The message of free markets and limited government continues to be spread throughout North Texas this fall semester. Already new chapters have been formed at schools such as UT-Tyler and the University of North Texas. Even better, more than a thousand students have already signed up to take a stand for conservative principles on their campuses.
One of the ways I like to start conversations and connect with students on the issues that affect them most is rolling around on campus a giant beach ball known as a “free speech ball”. What is a free speech ball you may ask? The free speech ball brings awareness to the sad fact that on many campuses across the country, school administrations are instituting “free speech zones” which in fact limit free speech. Step outside the pre-determined zone set by the school and your speech is no longer protected. What does this mean? It means that if the school or another student takes issue with what you have to say, no matter what that is, you can be forced to be silent, removed from the premises, arrested, suspended and even expelled. Unfortunately free speech zones have found their way into Texas as well on campuses including Texas Woman’s University and the University of North Texas.
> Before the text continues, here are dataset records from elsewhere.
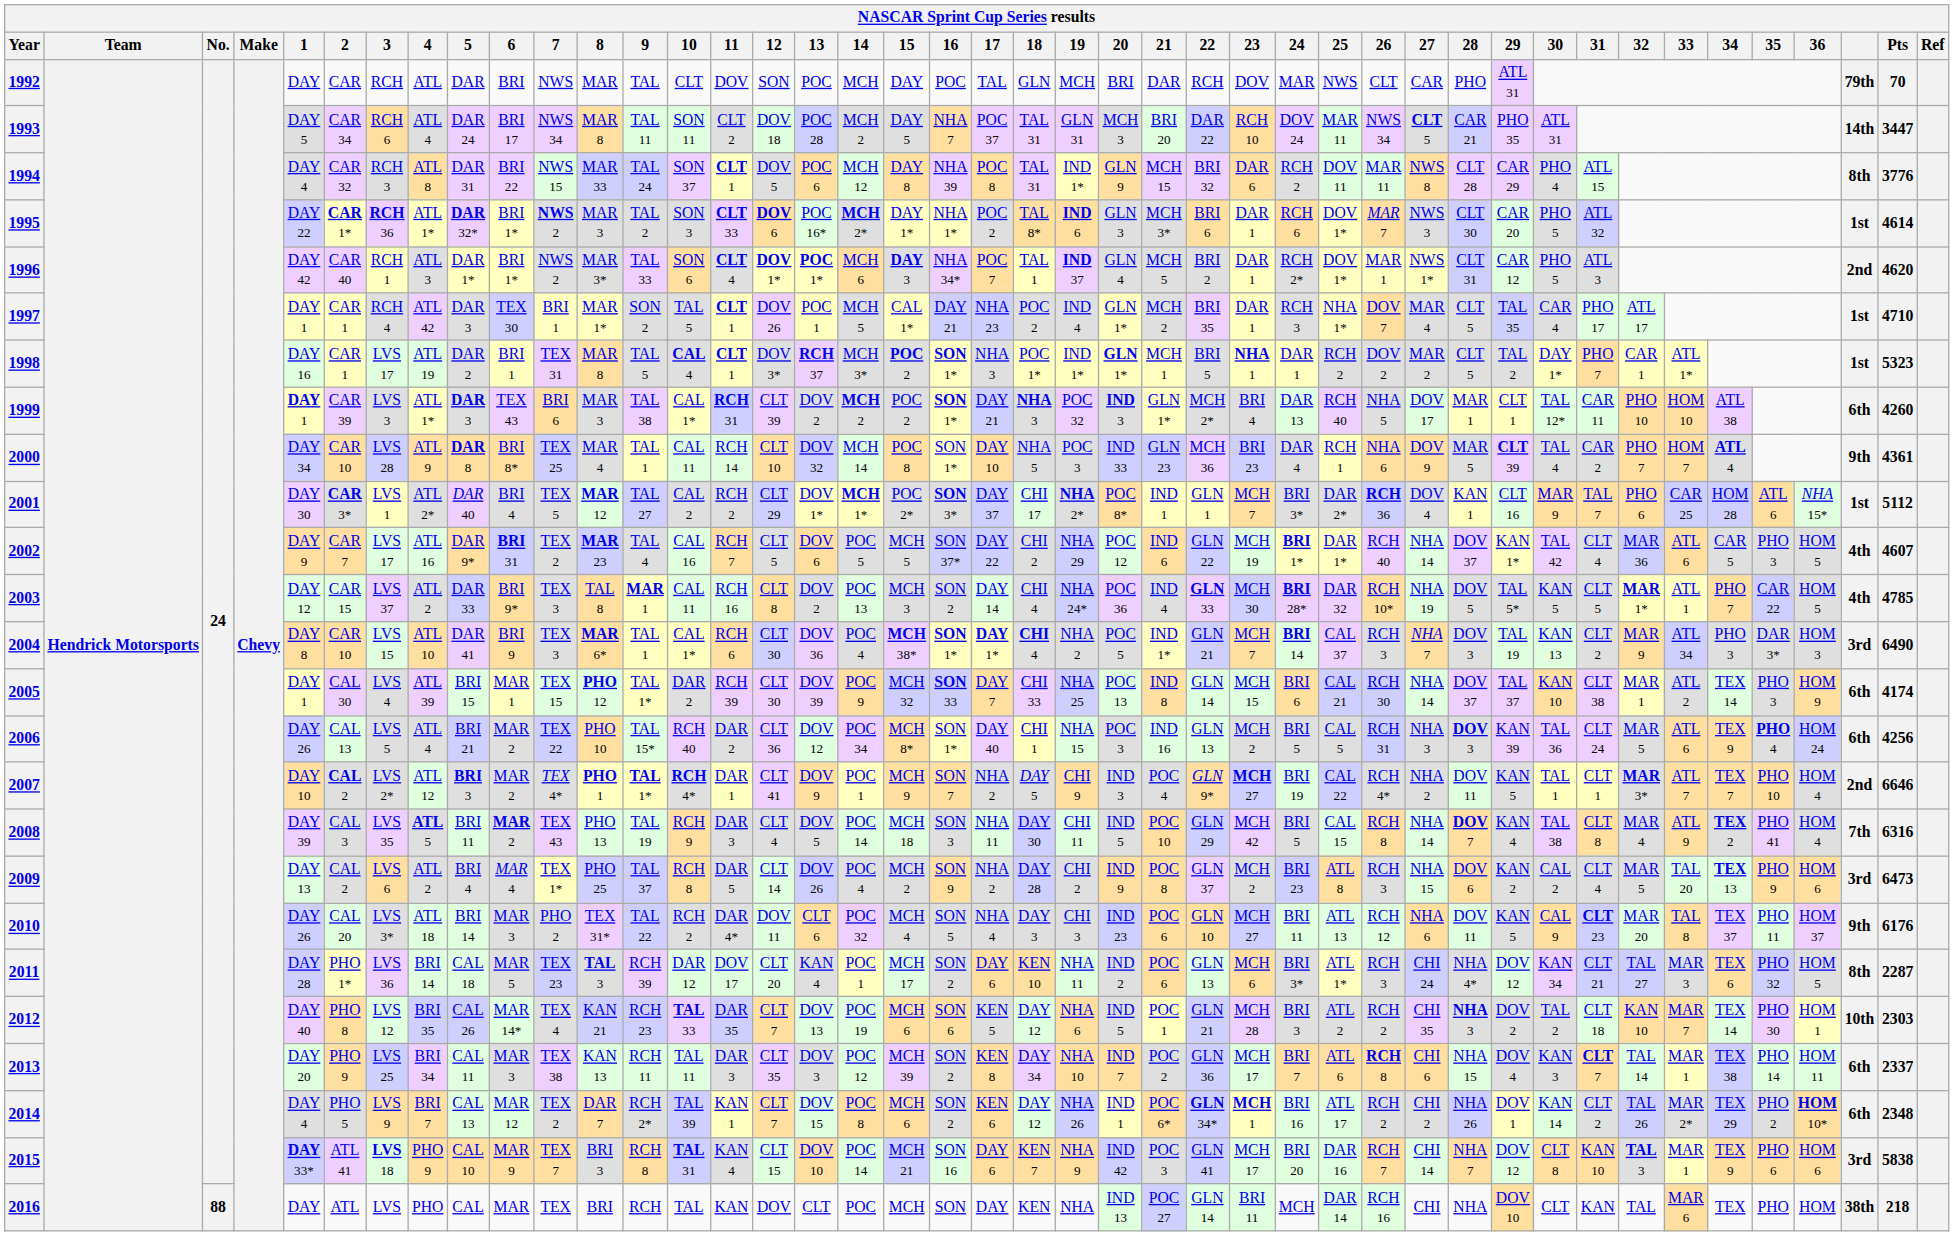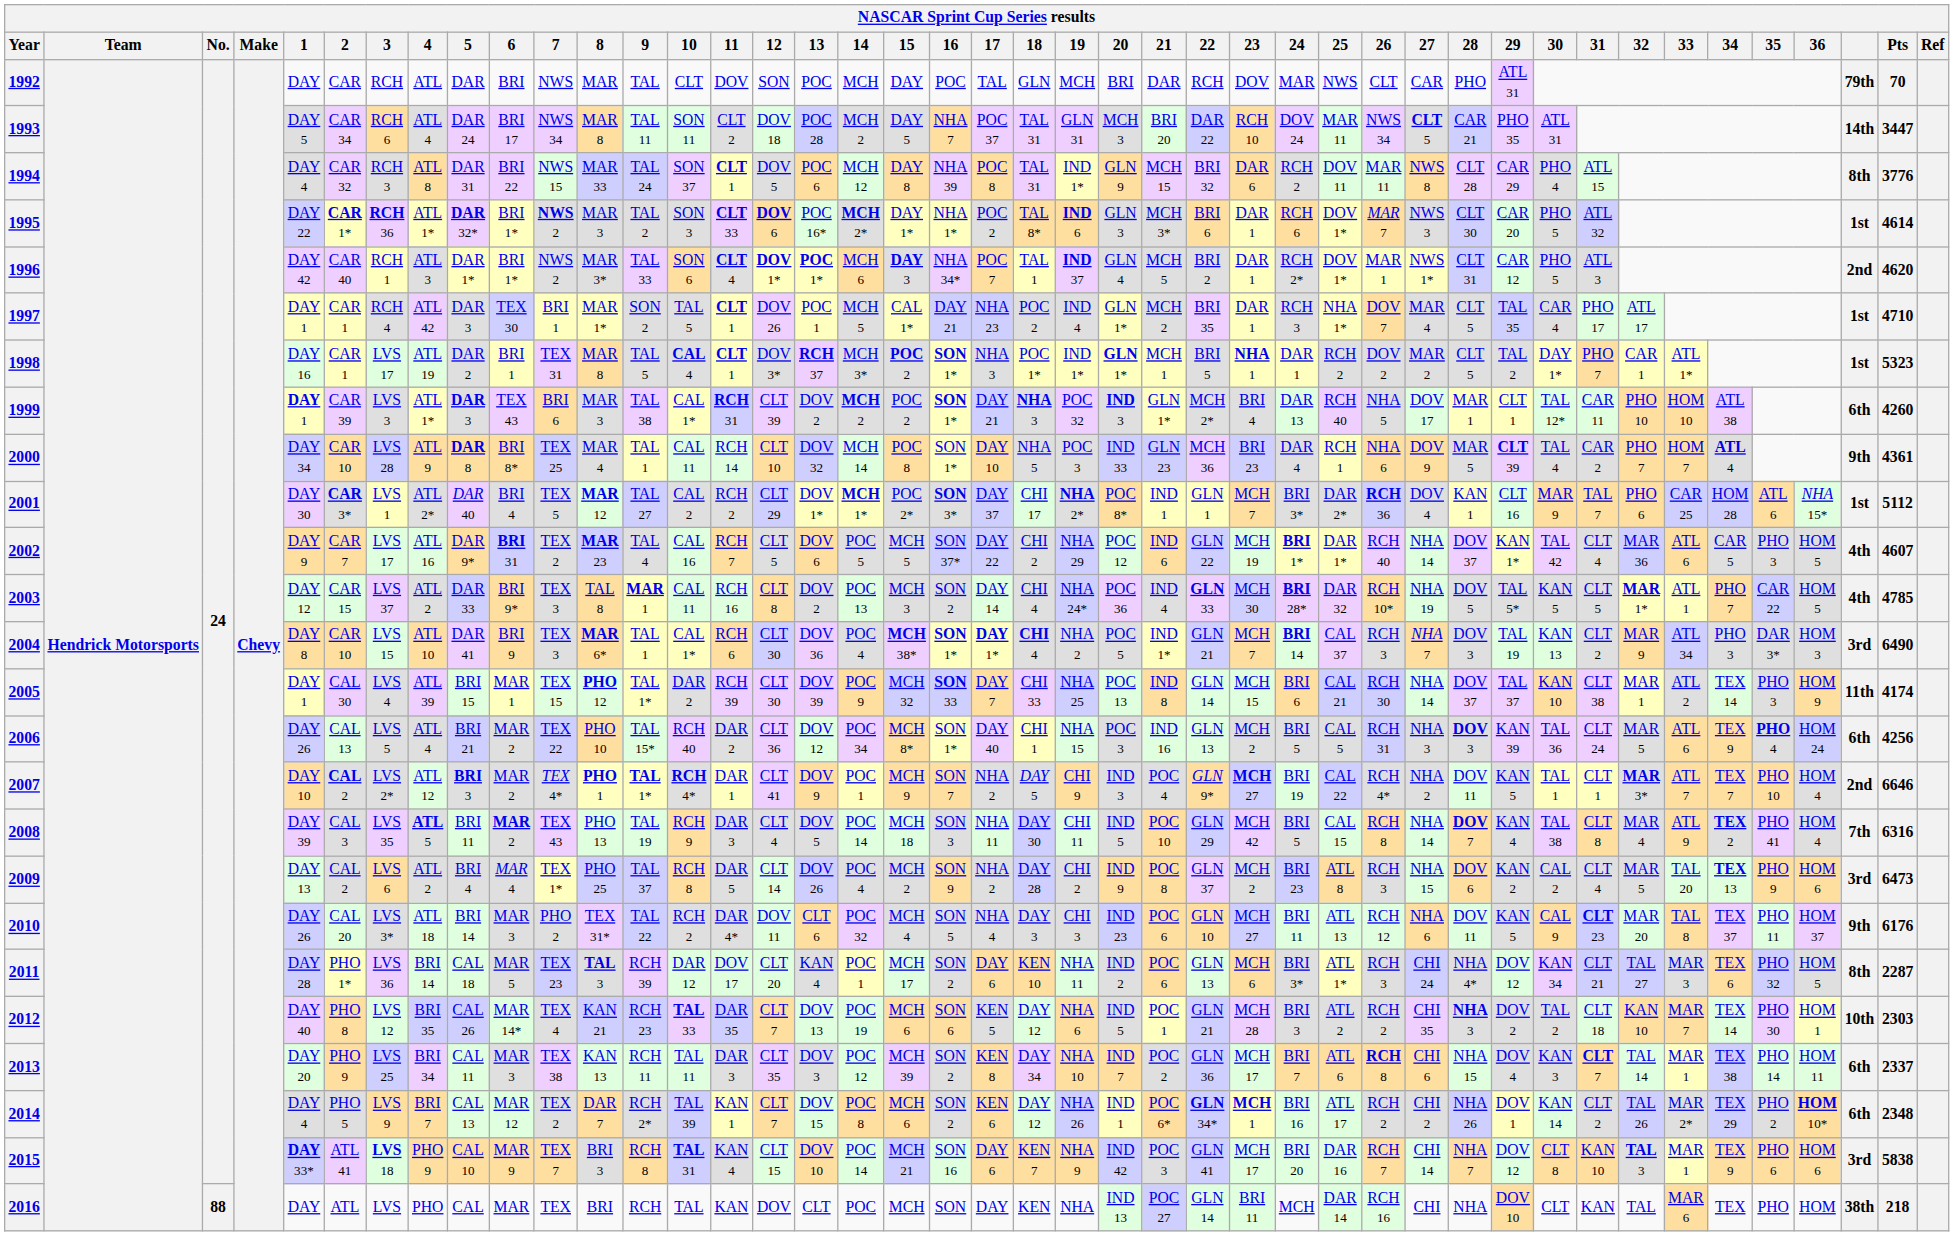2005 | column 41: 6th -> 11th
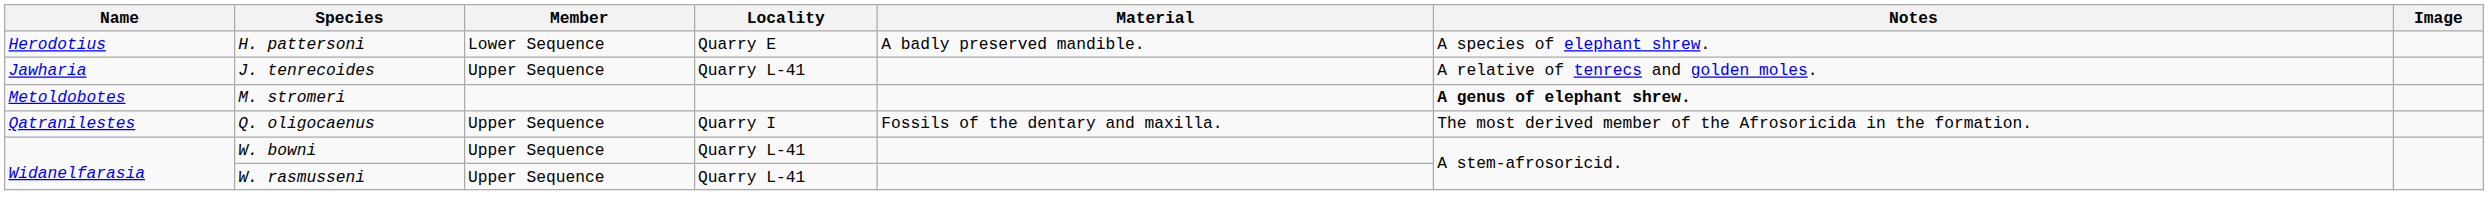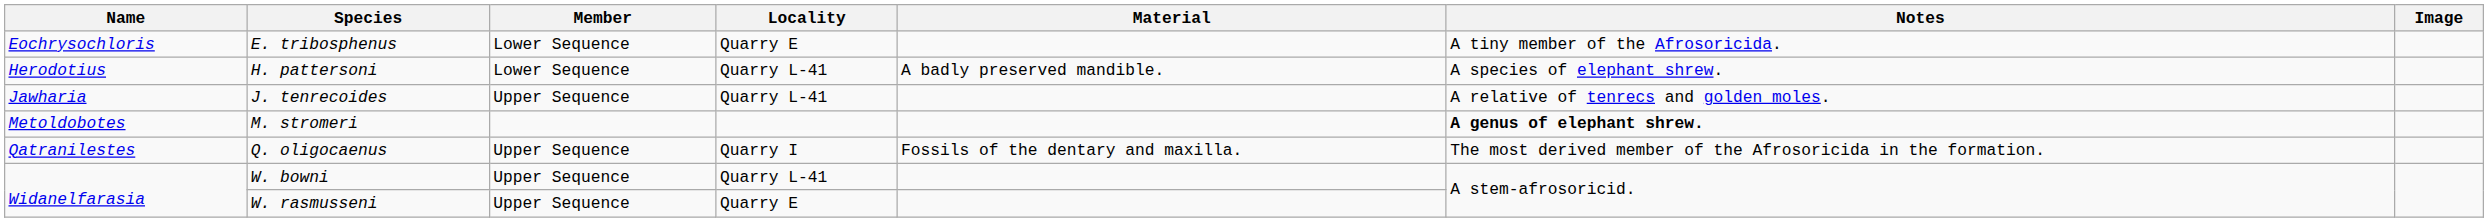+ row: Eochrysochloris | E. tribosphenus | Lower Sequence | Quarry E | A tiny member of the Afrosoricida.
H. pattersoni | Locality: Quarry E -> Quarry L-41
W. rasmusseni | Locality: Quarry L-41 -> Quarry E
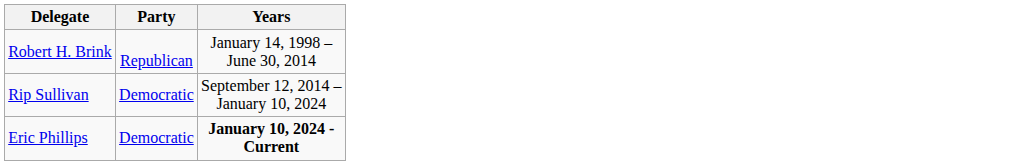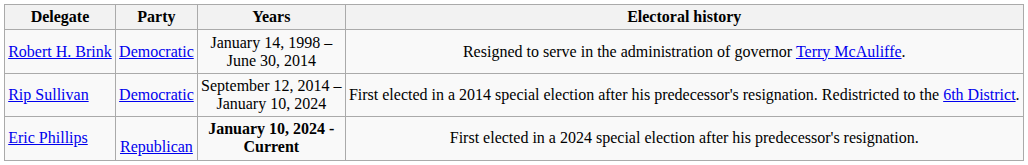+ column: Electoral history | Resigned to serve in the administration of governor Terry McAuliffe. | First elected in a 2014 special election after his predecessor's resignation. Redistricted to the 6th District. | First elected in a 2024 special election after his predecessor's resignation.
Robert H. Brink | Party: Republican -> Democratic
Eric Phillips | Party: Democratic -> Republican
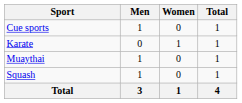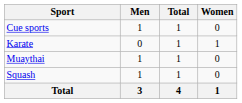columns swapped: Women <-> Total
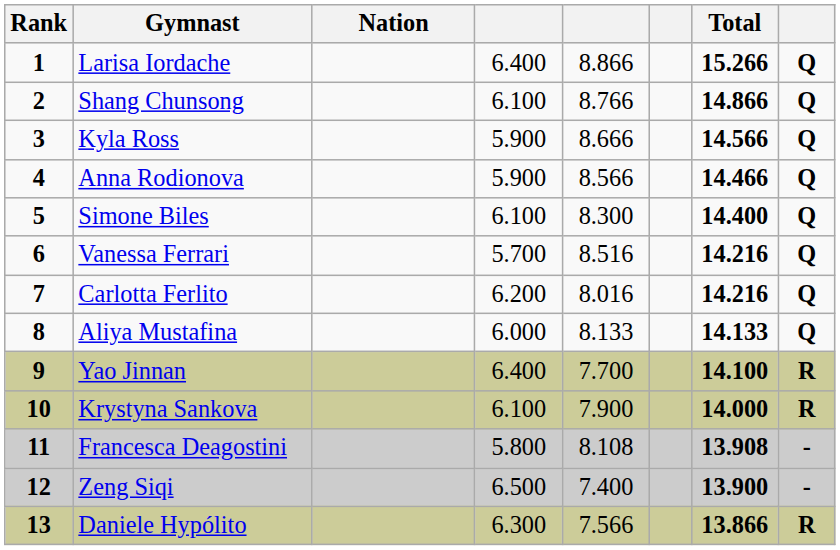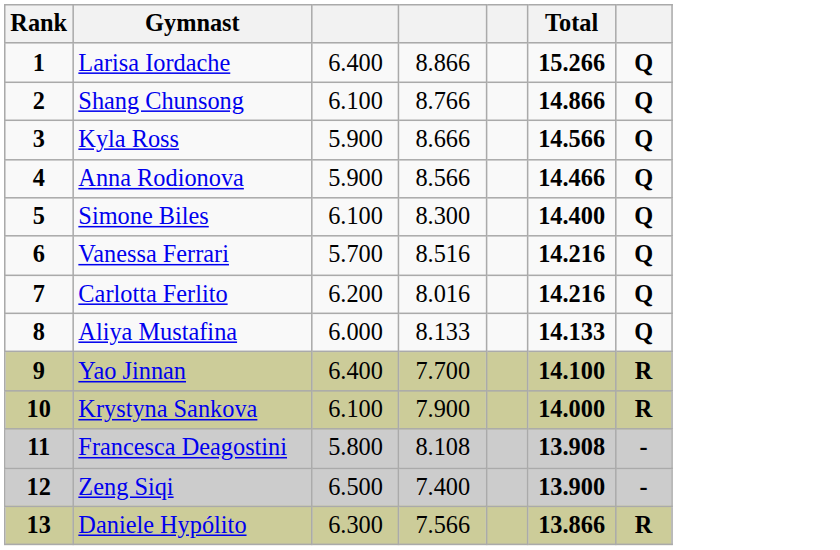- column: Nation
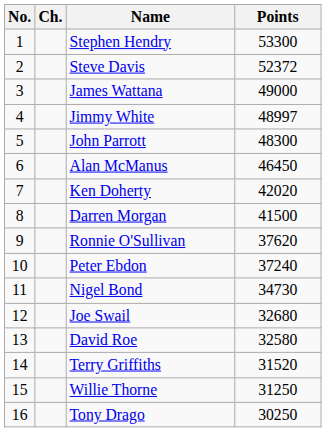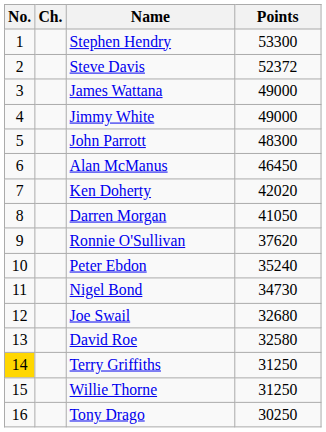Jimmy White | Points: 48997 -> 49000
Darren Morgan | Points: 41500 -> 41050
Peter Ebdon | Points: 37240 -> 35240
Terry Griffiths | No.: no background -> gold background
Terry Griffiths | Points: 31520 -> 31250
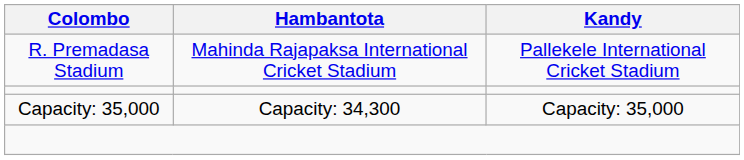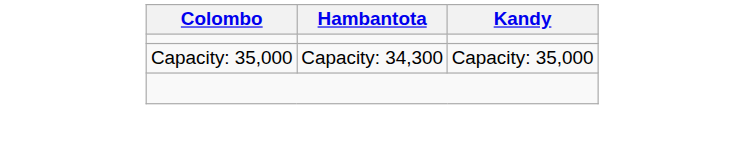- row: R. Premadasa Stadium | Mahinda Rajapaksa International Cricket Stadium | Pallekele International Cricket Stadium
When students see I’m rolling a giant beach ball across their campus, they’ll stop and ask why. At that moment I’ll offer them a sharpie and say to them “write anything you want here”. 9 times out of 10 they jump at this opportunity and that’s when I get the opportunity to explain the danger and hypocrisy of free speech zones. Students agree that if a public university is funded with tax-payer dollars, then the entire campus should be a free speech zone. They understand the importance of the 1st Amendment and when they walk away after signing the free speech ball, they now have both the knowledge and desire to take a stand for their rights.
As the semester continues, we’ll continue rolling the free speech ball along and having real conversations with students. Conversations that have the power to change the way millennials look at the issues that affect them. One conversation at a time.